I–V character of the samples doped with different contents of CuO sintered at 1,300 °C

Fig. 7

I–V character of the 0.2 mol % CuO added samples sintered at different temperatures

Figure 8 shows that the nonlinear coefficient and leakage current density of the samples with different CuO concentration sintered at 1,300 °C. The nonlinear coefficient has a peak value of 31 when added 0.2 mol % CuO. As the CuO concentration increases above 0.2 mol %, the nonlinear coefficient decreases. According to the previous work [22], the decreasing nonlinear coefficient might be associated to the reduction of the effective grain boundary. On the contrary, The leakage current density decreases firstly with the CuO concentration increasing from 0 to 0.2 mol %, and then increases gradually with the CuO concentration further increasing from 0.2 to 0.6 mol %. As shown in Fig. 4, the high density and uniform microstructure result in lowing the leakage current density of the 0.2 mol % CuO doped SnO₂ samples.

Fig. 8

Nonlinear coefficient and leakage current density of the samples doped with different contents of CuO sintered at 1,300 °C

Figure 9 shows the nonlinear coefficient and leakage current density of the 0.2 mol % CuO added samples sintered at different temperatures. The nonlinear of the obtained samples is better than that at any other sintering temperature. Meanwhile, the sample sintered at 1,300 °C presents a lowest leakage current density value of 2 μA/cm². As shown in Fig. 5, when the samples with 0.2 mol % CuO addition are sintered at, the product possesses the highest dense and most homogeneous microstructure, which lead to a low leakage current density.

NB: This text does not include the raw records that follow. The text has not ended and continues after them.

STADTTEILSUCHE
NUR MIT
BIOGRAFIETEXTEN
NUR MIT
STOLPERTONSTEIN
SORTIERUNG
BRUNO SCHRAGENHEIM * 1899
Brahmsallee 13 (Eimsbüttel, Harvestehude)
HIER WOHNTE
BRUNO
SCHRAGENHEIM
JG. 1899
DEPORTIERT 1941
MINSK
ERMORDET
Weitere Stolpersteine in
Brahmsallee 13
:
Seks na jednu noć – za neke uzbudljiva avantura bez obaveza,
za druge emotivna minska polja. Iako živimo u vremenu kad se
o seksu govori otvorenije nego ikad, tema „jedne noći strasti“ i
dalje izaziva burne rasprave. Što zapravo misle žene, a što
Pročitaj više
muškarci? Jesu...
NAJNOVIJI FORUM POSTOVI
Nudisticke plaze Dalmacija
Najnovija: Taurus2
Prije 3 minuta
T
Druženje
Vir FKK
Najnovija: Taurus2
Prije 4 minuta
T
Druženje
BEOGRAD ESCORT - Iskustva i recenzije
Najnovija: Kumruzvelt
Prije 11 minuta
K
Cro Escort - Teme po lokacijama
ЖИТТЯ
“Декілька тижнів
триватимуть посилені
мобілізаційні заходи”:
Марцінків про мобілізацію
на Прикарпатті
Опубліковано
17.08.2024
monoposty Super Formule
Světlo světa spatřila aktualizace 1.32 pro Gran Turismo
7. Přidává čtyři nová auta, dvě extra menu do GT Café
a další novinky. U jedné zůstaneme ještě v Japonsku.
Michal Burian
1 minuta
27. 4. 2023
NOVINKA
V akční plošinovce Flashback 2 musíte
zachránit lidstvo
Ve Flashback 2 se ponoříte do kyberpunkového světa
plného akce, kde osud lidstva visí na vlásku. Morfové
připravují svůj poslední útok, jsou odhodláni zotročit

Based above results, it can be sure that the 0.2 mol % CuO is the optimum concentration, and 1,300 °C is a appropriate temperature for synthesis of the SnO₂ based varistors.

Fig. 9

Nonlinear coefficient and leakage current of the 0.2 mol % CuO added samples sintered at different temperatures

4 Conclusions

The effect of CuO addition on the microstructure and electrical properties of SnO₂ varistors were studied in detail at different sintering temperatures. The breakdown electrical filed of the SnO₂ varistors decreases with increasing CuO content. While the nonlinear coefficient possesses a peak value of 31 and the leakage current density has the minimum value of 2 μA/cm² at 0.2 mol % CuO sintered at 1,300 °C. Hence, the 0.2 mol % is the optimum CuO content for SnO₂ varistors, and 1,300 °C is the best sintering temperature for this system.